— Пусть этим займется Джино.
— Джино? Ах, Джино! Он в Лиссабоне! Прекраснейший город, этот Лиссабон. Лазурный залив, жасминовые заросли, благоуханье жизни и розариев. И там наш худенький Джино схватился в поединке с семиглавым китайским драконом. Дай бог, дай бог ему выбраться оттуда без отрубленных крыльев. Но и самому поубавить у дракона несколько голов. Этот узкоглазый Юн Си, этот тигр джунглей, этот азиатский шакал, скажу тебе, Чезаро, по секрету, портит мне аппетит.
Лицо дона Дженовази, словно та маска, вдруг переменилось, исказилось злобой, ненавистью, презрением.
— Я почти 30 лет лелеял этот благодатный для миллионов туристов край. Я сделал все, чтобы они там не скучали, развлекались, играли в разные забавные игры. Не поверишь, Чезаро, но люди как дети. Нельзя на них даже сердиться… Но некоторые недостойны носить это гордое имя. И он, этот Юн Си, этот выскочка и невежда, с его кровожадной «триадой», с его желтыми рабами, этот мясник не может принадлежать к роду гомо сапиенсов.
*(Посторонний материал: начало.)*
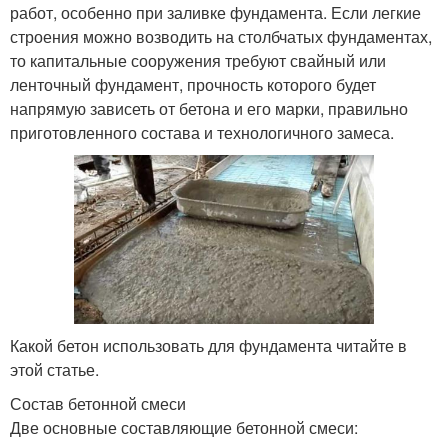
работ, особенно при заливке фундамента. Если легкие
строения можно возводить на столбчатых фундаментах,
то капитальные сооружения требуют свайный или
ленточный фундамент, прочность которого будет
напрямую зависеть от бетона и его марки, правильно
приготовленного состава и технологичного замеса.
Какой бетон использовать для фундамента читайте в
этой статье.
Состав бетонной смеси
Две основные составляющие бетонной смеси: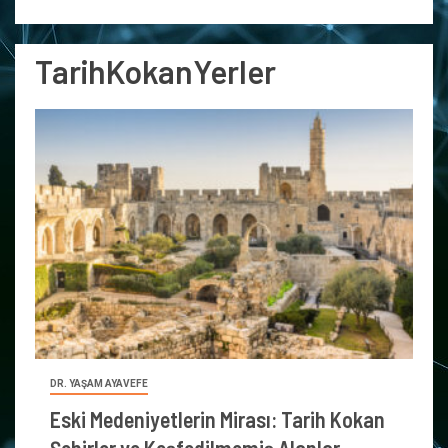
TarihKokanYerler
DR. YAŞAM AYAVEFE
Eski Medeniyetlerin Mirası: Tarih Kokan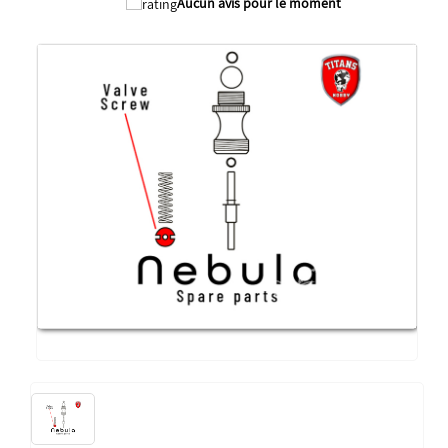
Aucun avis pour le moment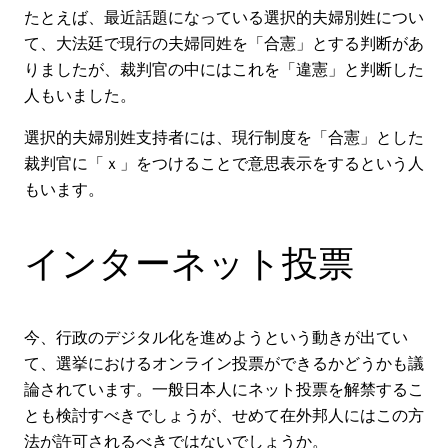
たとえば、最近話題になっている選択的夫婦別姓につい
て、大法廷で現行の夫婦同姓を「合憲」とする判断があ
りましたが、裁判官の中にはこれを「違憲」と判断した
人もいました。
選択的夫婦別姓支持者には、現行制度を「合憲」とした
裁判官に「ｘ」をつけることで意思表示をするという人
もいます。
インターネット投票
今、行政のデジタル化を進めようという動きが出てい
て、選挙におけるオンライン投票ができるかどうかも議
論されています。一般日本人にネット投票を解禁するこ
とも検討すべきでしょうが、せめて在外邦人にはこの方
法が許可されるべきではないでしょうか。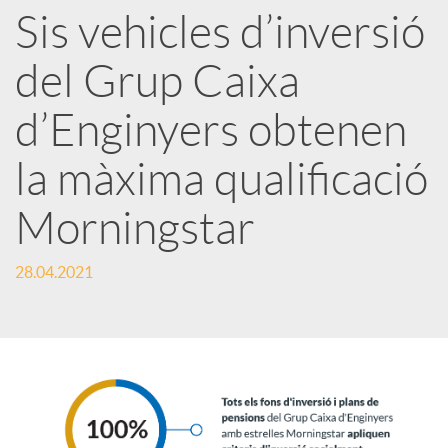
Sis vehicles d’inversió
r
del Grup Caixa
x
d’Enginyers obtenen
e
la màxima qualificació
Morningstar
s
28.04.2021
S
o
c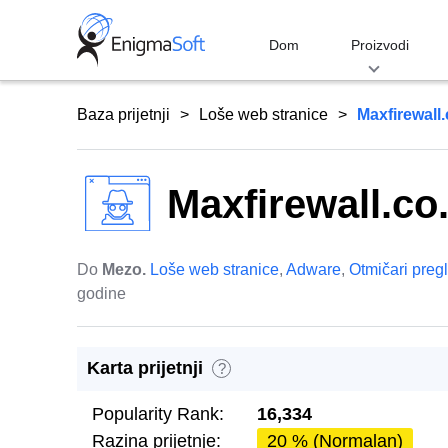
Skip
to
Dom
Proizvodi
content
Baza prijetnji
Loše web stranice
Maxfirewall.
Maxfirewall.co.
Do
Mezo.
Loše web stranice
,
Adware
,
Otmičari preg
godine
Karta prijetnji
?
Popularity Rank:
16,334
Razina prijetnje:
20 % (Normalan)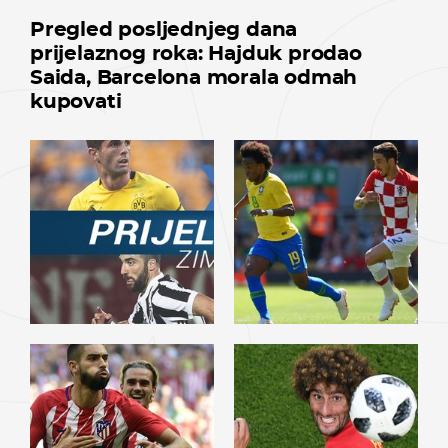
Pregled posljednjeg dana
prijelaznog roka: Hajduk prodao
Saida, Barcelona morala odmah
kupovati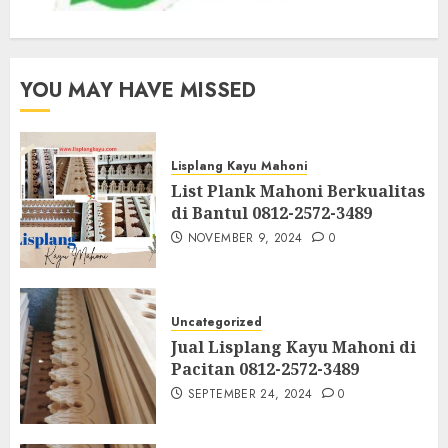
YOU MAY HAVE MISSED
Lisplang Kayu Mahoni
List Plank Mahoni Berkualitas
di Bantul 0812-2572-3489
NOVEMBER 9, 2024
0
Uncategorized
Jual Lisplang Kayu Mahoni di
Pacitan 0812-2572-3489
SEPTEMBER 24, 2024
0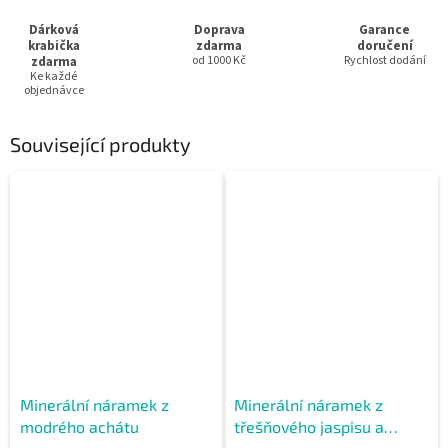
Dárková
Doprava
Garance
krabička
zdarma
doručení
zdarma
od 1000 Kč
Rychlost dodání
Ke každé
objednávce
Související produkty
Minerální náramek z
Minerální náramek z
modrého achátu
třešňového jaspisu a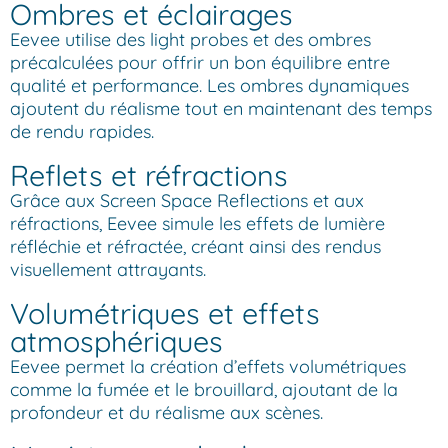
Ombres et éclairages
Eevee utilise des light probes et des ombres
précalculées pour offrir un bon équilibre entre
qualité et performance. Les ombres dynamiques
ajoutent du réalisme tout en maintenant des temps
de rendu rapides.
Reflets et réfractions
Grâce aux Screen Space Reflections et aux
réfractions, Eevee simule les effets de lumière
réfléchie et réfractée, créant ainsi des rendus
visuellement attrayants.
Volumétriques et effets
atmosphériques
Eevee permet la création d’effets volumétriques
comme la fumée et le brouillard, ajoutant de la
profondeur et du réalisme aux scènes.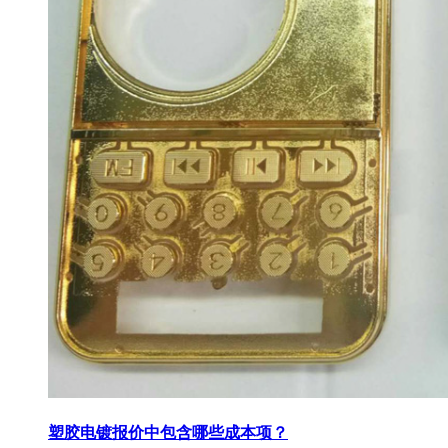
塑胶电镀报价中包含哪些成本项？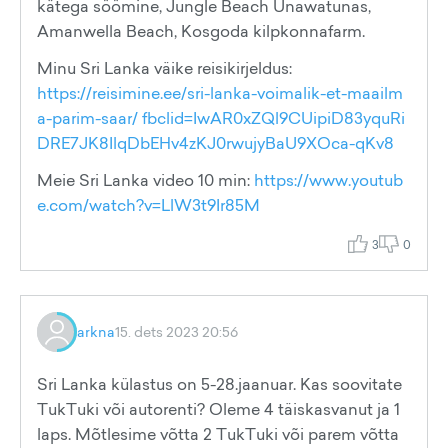
kätega söömine, Jungle Beach Unawatunas,
Amanwella Beach, Kosgoda kilpkonnafarm.
Minu Sri Lanka väike reisikirjeldus:
https://reisimine.ee/sri-lanka-voimalik-et-maailm
a-parim-saar/ fbclid=IwAR0xZQl9CUipiD83yquRi
DRE7JK8IlqDbEHv4zKJ0rwujyBaU9XOca-qKv8
Meie Sri Lanka video 10 min:
https://www.youtub
e.com/watch?v=LlW3t9Ir85M
3
0
arkna
15. dets 2023 20:56
Sri Lanka külastus on 5-28.jaanuar. Kas soovitate
TukTuki või autorenti? Oleme 4 täiskasvanut ja 1
laps. Mõtlesime võtta 2 TukTuki või parem võtta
И опять же Чезаро правильно расшифровал слова дона Дженовази. В славном Лиссабоне сейчас наводит порядок Джино, специализирующийся с давних времен именно по этому городу, имеющий там много знакомых мазуриков, отсекает головы у «триады» Юн Си, потеснившей в игорном бизнесе интересы клана дона Дженовази, интересы «Коза ностры»[19]. Дон Дженовази 30 лет устанавливал там контроль над игорными домами, над весьма прибыльным туристским делом, а этот выскочка‑китаец его оттирает.
— Это наш куш, Чезаро! Наш! И я его никому не отдам! — будто очнувшись от высоких поэтических дум, снова закричал Дженовази. — И Джино отрубит у этого дракона все головы!.. Но у тебя‑то, Чезаро, дело намного проще. Я думаю, ты справишься с ним.
— Я выхожу из игры, дон Дженовази. Я могу и сам зарабатывать неплохо.
Дон Дженовази уже утихомирился, уже высказал все, что у него наболело на душе, высказал именно тому, как ему казалось, кто его может понять наилучшим образом, этому интеллигентному Чезаро Кассини. И ему было не совсем приятно слышать такие перлы от прагматика, лишенного чувств юмора и реальности. И он немножко пожурил Чезаро.
— Чезаро! Не будь мальчиком! От нас можно уйти лишь в одном направлении, на северную окраину. И там, в тиши, среда лип и каштанов, на чудном лоне природы, — дон Дженовази, очевидно, был к тому же еще и романтиком — лежи себе спокойно в деревянном дорогом гробике. Лежи и лежи и ничего не делай, ничем не омрачай свою совесть, свой внутренний мир, а лишь слушай пение птичек, чириканье воробьев, да ангельские пения райского хора рано усопших девственниц.